◆ Task instructions: Copy the lines of the records below word for word, leaving out the pictures.

******************************

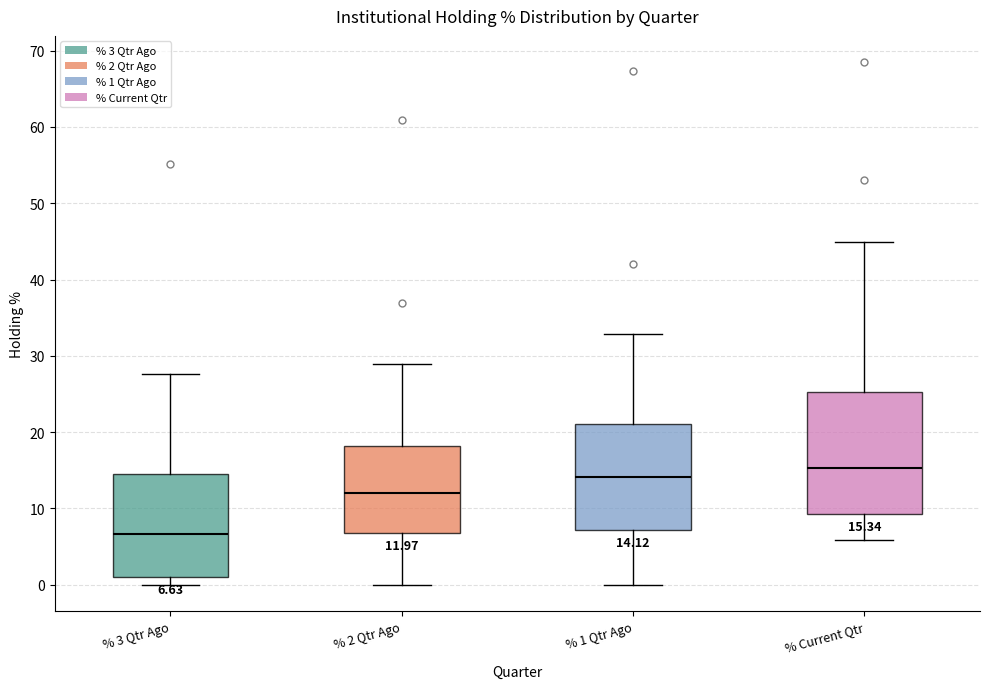

Which box is the tallest, from its lower edge to its upper edge?

% Current Qtr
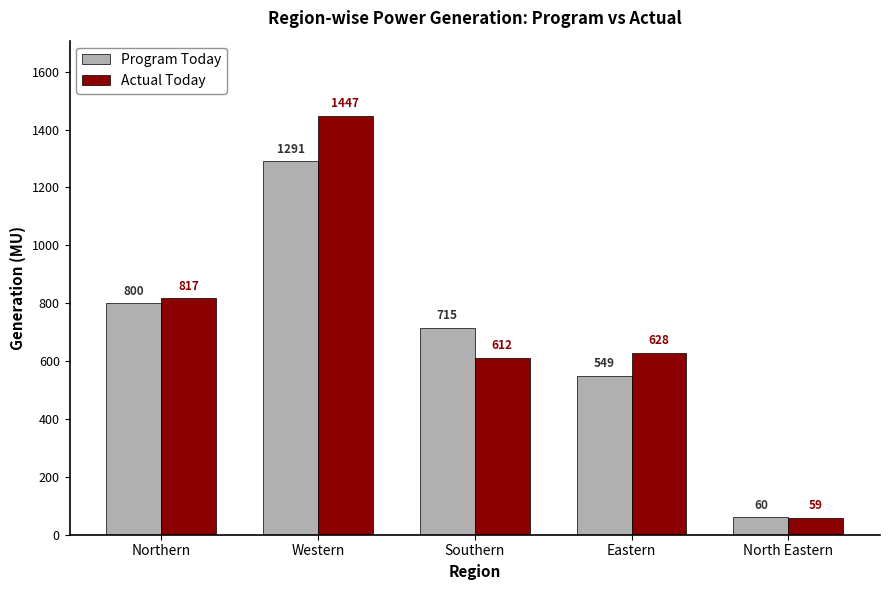

What is the difference between the maximum and second lowest values in the Program Today series?

741.6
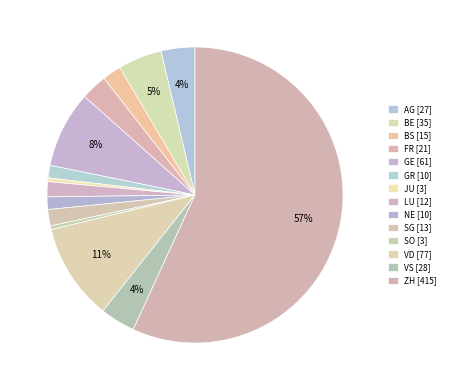

Count the number of slices in the pie.

14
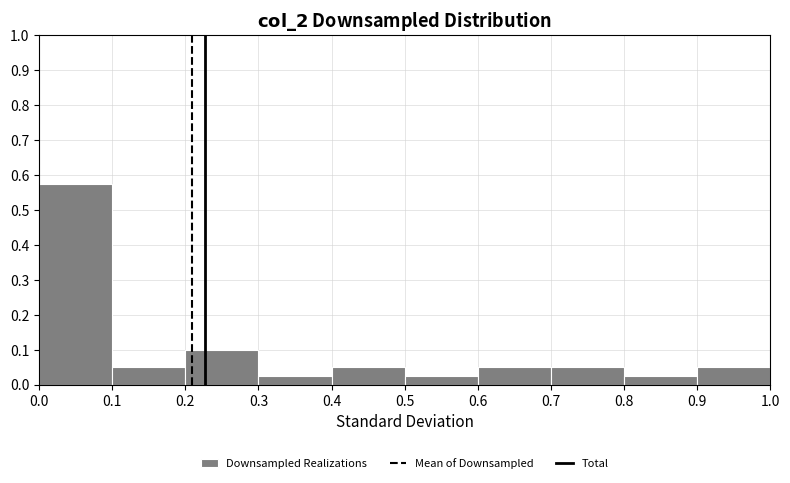

Over which range of the x-axis is the bar tallest?

0.0 to 0.1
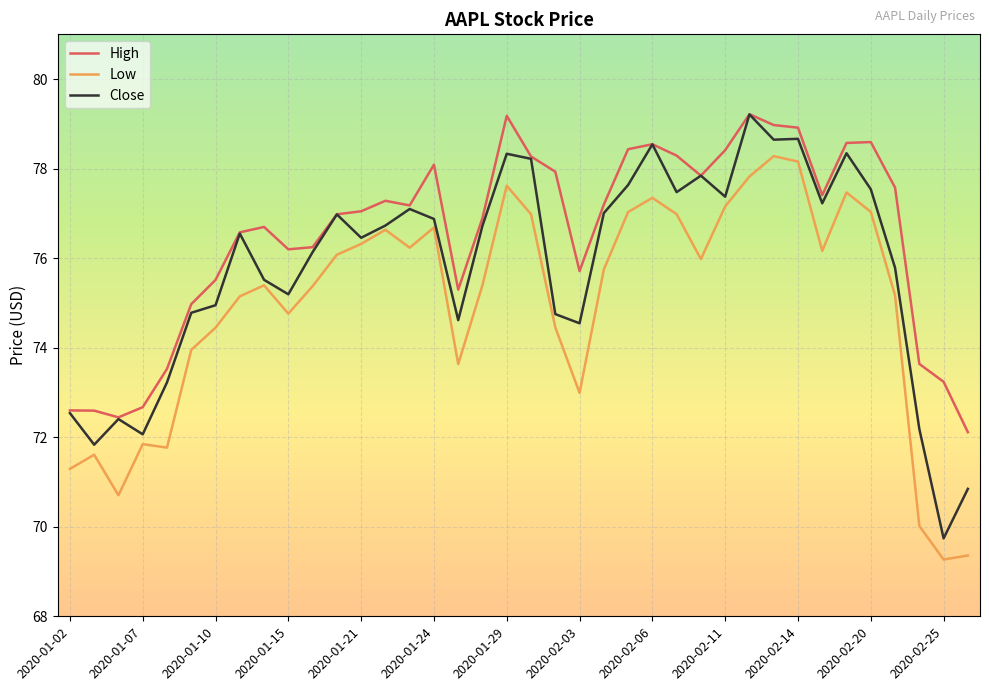

Is this an area chart (filled region under the line)?

No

******************************

◆ Solution below:
Which box is the tallest, from its lower edge to its upper edge?

% Current Qtr

What is the difference between the maximum and second lowest values in the Program Today series?

741.6

Count the number of slices in the pie.

14

Over which range of the x-axis is the bar tallest?

0.0 to 0.1

Is this an area chart (filled region under the line)?

No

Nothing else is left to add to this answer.